Une réserve, quand même, qui ne s’entendait pas dans l’acoustique privilégiée de l’Église du Carmen, à Peralada : l’instrument n’est pas des plus puissants, ce qui, dans une salle plus vaste que le Grand-Théâtre, pourrait s’avérer gênant. À vérifier, le 4 mars prochain, quand Jonah Hoskins retrouvera Nadir, en version de concert, au Théâtre des Champs-Élysées, en remplacement de Xabier Anduaga.

« Avec son timbre somptueux et son émission arrogante, Florian Sempey campe un Zurga aussi autoritaire qu’émouvant. Sauf qu’on le souhaiterait un tout petit peu plus libéré, certains accents accusant un excès d’emphase. » Voici ce que nous écrivions, en 2018 (voir O. M. n° 141 p. 79 de juillet-août), dans notre compte rendu de l’intégrale des Pêcheurs de perles, publiée chez Pentatone, avec Alexandre Bloch à la baguette. Rien à ajouter, en 2024, sinon qu’il serait temps que le baryton français, l’un des plus doués de sa génération, se décide enfin à moins forcer et appuyer les sons.

Dès qu’il faut chanter forte, un torrent de décibels, excessif en regard des dimensions du Grand-Théâtre, déferle dans les oreilles de l’auditeur, et le piano tend souvent vers le mezzo forte – à Toulouse, en septembre dernier (voir O. M. n° 197 p. 85 de novembre 2023), Alexandre Duhamel, son ancien camarade d’études à l’Atelier Lyrique de l’Opéra National de Paris, souffrait du même handicap.
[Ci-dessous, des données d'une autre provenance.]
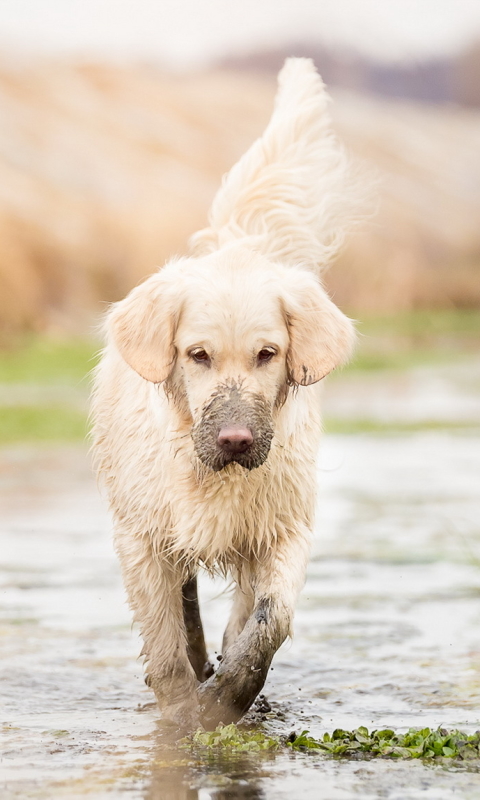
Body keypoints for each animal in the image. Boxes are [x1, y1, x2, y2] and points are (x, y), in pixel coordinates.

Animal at [90, 56, 362, 732]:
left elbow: (268, 620)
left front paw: (228, 700)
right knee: (185, 605)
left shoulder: (282, 528)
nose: (236, 440)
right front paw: (182, 720)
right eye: (197, 355)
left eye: (268, 354)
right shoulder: (142, 537)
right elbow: (165, 646)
La faute à l’orchestre, qui jouerait trop fort ? Certes, l’excellent Orchestre National Bordeaux Aquitaine donne parfois l’impression de saturer l’espace… Pour le reste, la direction de Pierre Dumoussaud soulève l’enthousiasme, tant pour son raffinement et son abandon dans les passages élégiaques, que pour sa vigueur et son sens du grand spectacle dans les ensembles, tellement influencés par l’esthétique du « grand opéra ».

Complétant notre bonheur, Matthieu Lécroart campe un Nourabad aussi éloquent que bien chantant, et le Chœur de l’Opéra National de Bordeaux ne connaît aucune faiblesse.